I cannot stress enough, move your workloads into a container. Consider Kubernetes as a path forward. Leverage the advantages of Dockerfiles instead of complicated AMIs. Remember, Kubernetes runs in any major cloud provider. AMIs don’t.
Multi-Region
Today, I amended my guidance from before. You must be in more than one regional data center. Not only that, but you should consider running in multiple cloud providers. “But that’s difficult!” you say. I know, I’ve seen it, I’ve heard it. You’re not wrong. My question is, are you making decisions today that make it less complicated as you advance? Are you pushing back on using the next AWS service because you’re already there? Are you asking your teams to consider, just for a minute, if there are NON-AWS services that might be equally viable for you? Start with today, make tomorrow more manageable, and the rest of your services will follow in due time.

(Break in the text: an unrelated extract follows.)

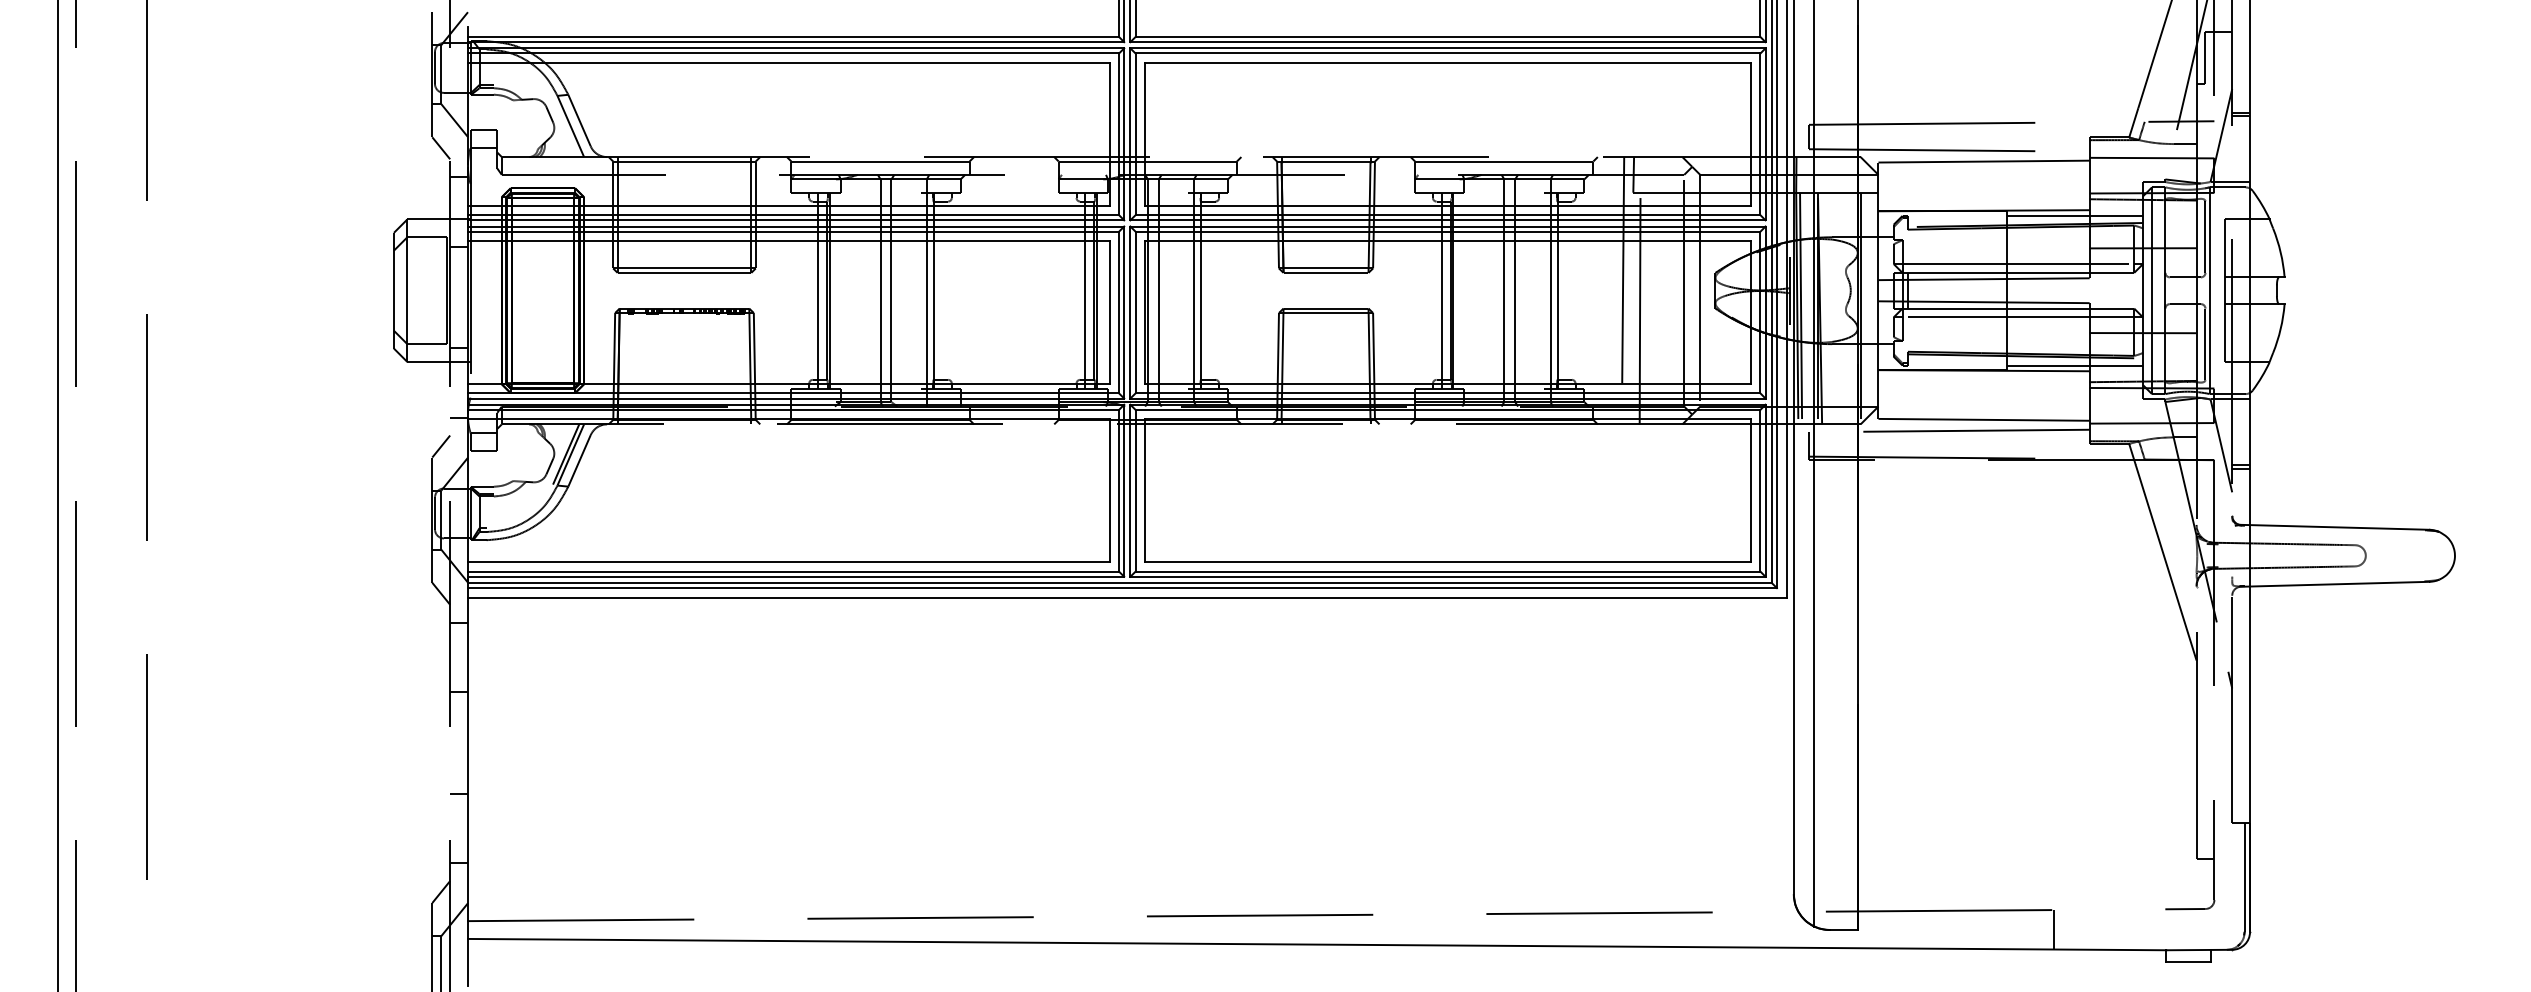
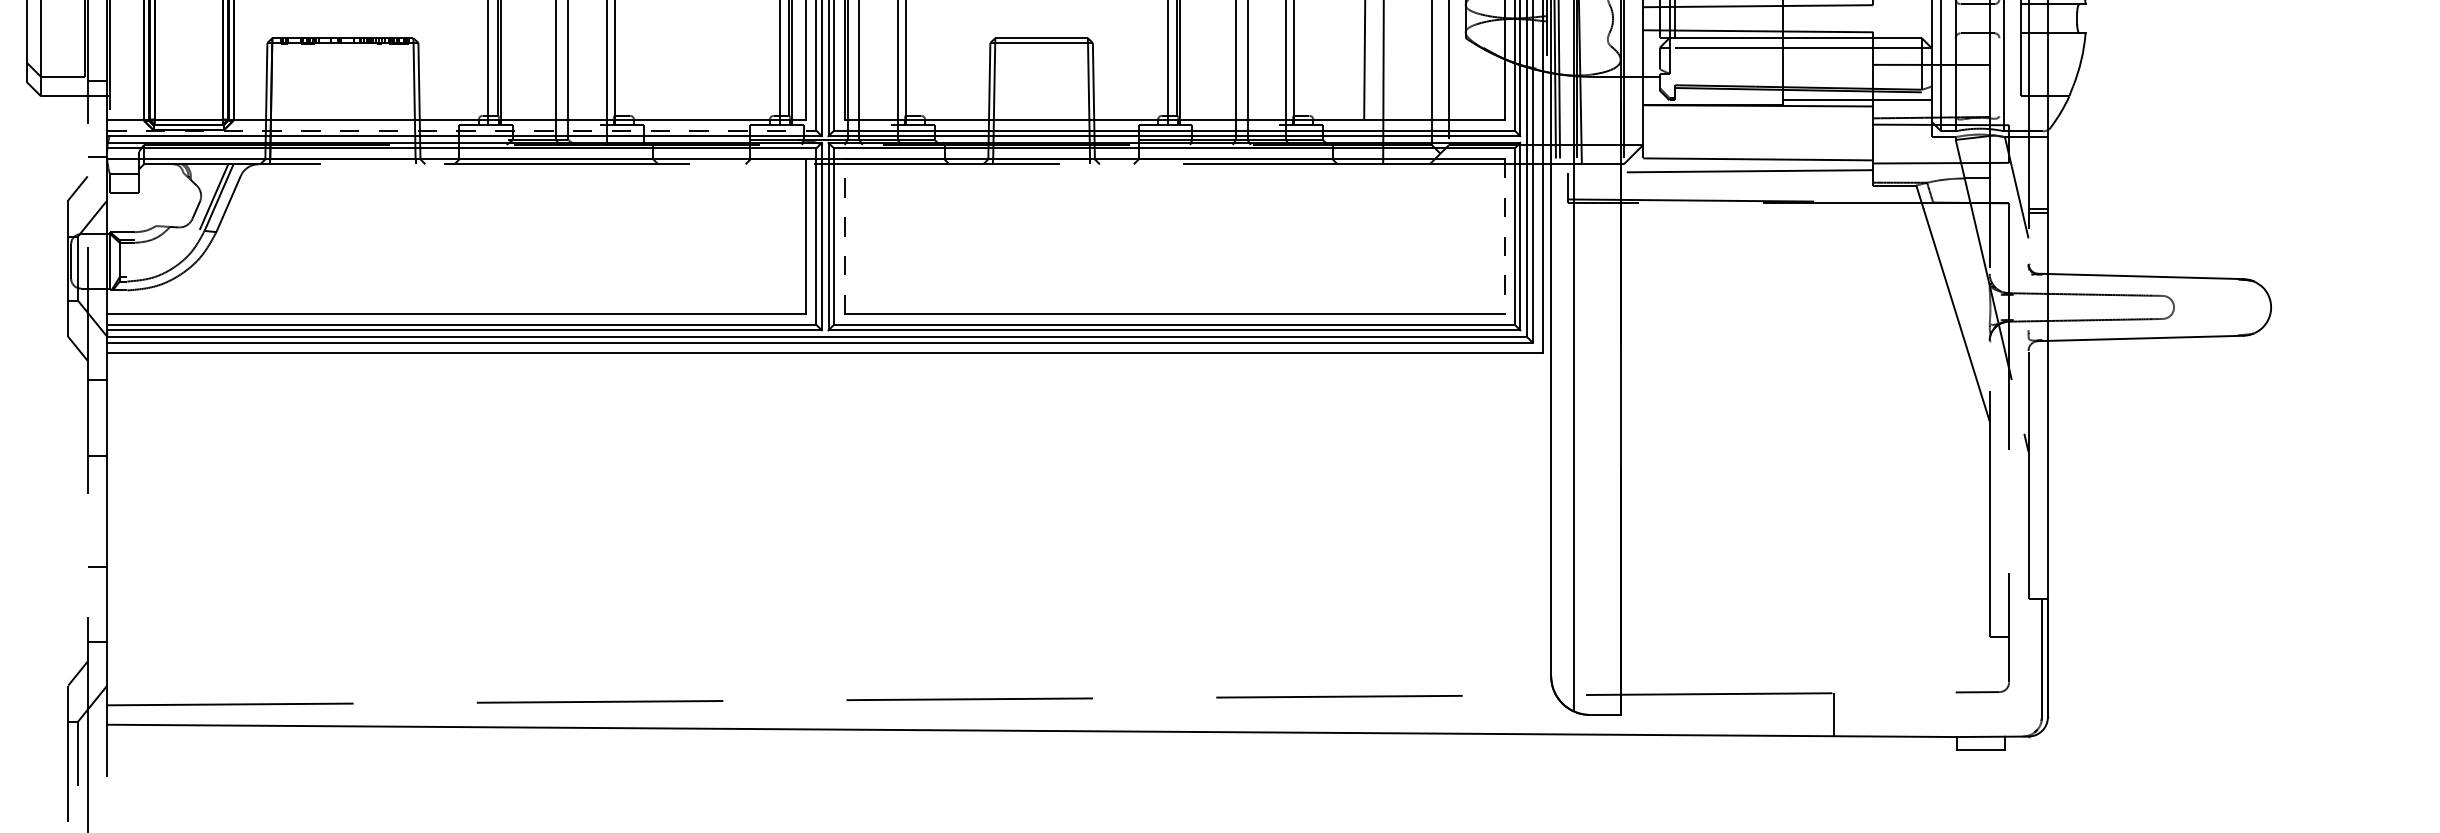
line: (2205, 344) -> (1999, 77), removed
line: (793, 393) -> (461, 130), solid -> dashed
line: (1145, 490) -> (844, 236), solid -> dashed
line: (1751, 491) -> (1504, 237), solid -> dashed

If you run your architecture in Kubernetes, you can run in Azure, Google Cloud, Digital Ocean, AND AWS at the same time. You can round-robin your DNS into multiple Nginx ingress controllers and just be done. You can update your DNS entries to remove an entire cloud provider from rotation. Although there are still some single points of failure (i.e., your DNS system), we can begin minimizing the impact of a single cloud outage.
You don’t have to solve all of the problems at once! Consider placing just your frontend systems into multiple providers. Perhaps moving your API services into multiple providers works well too. Your database might be homed to a single region for now. That’s okay (for now).
What can I do?
-
Make a decision that you’ll require new architecture decisions to consider at least one non-AWS service instead of blindly accepting dependencies on services like SNS, SQS, S3, etc.
-
Bring on-board a database administrator. You use AWS RDS, so why would you need one? Finding the right DBA will help you become cloud-agnostic faster. The right DBA can set up a multi-region database and minimize your downtime. They can analyze your query syntax, index performance, security, and more when your database is stable. Also, your DevOps/SRE/Platform team will thank you that they aren’t answering database issues anymore.
-
Use custom-built libraries (npm packages, gems, crates, etc.) any (and every) time you call an AWS service. Create functions like
send_message
orenqueue_work_item
that can be re-written in the future to support other cloud providers. Using a library will allow you to re-write a handful of functions and migrate large swaths of application pieces into new providers. This is one of the libraries you absolutely must have solid unit tests and mocking in! Don’t compromise. -
Start a journey towards Kubernetes. Kubernetes will run anywhere. Helm Charts make it easier to re-deploy your infrastructure in another cloud provider. Your account rep at AWS knows this too. This is a strategic advantage when negotiating contracts. If you’re not working towards a fully containerized deployment model, your account reps have no reason to believe you’ll move to another provider. You’re locked in.
-
Ask for help. You’re not in this alone. Your team wants to help, and your peers want to share their journey. Contractors want to help you. Your problems are not unsolvable. I’m willing to bet multiple other companies have solved similar issues before.
Even if you don’t want to be a multi-cloud company, these questions will help you support higher availability metrics. You can use the same mentality in a multi-region approach. Remember, if Kubernetes runs in multiple clouds, it also runs across multiple regions.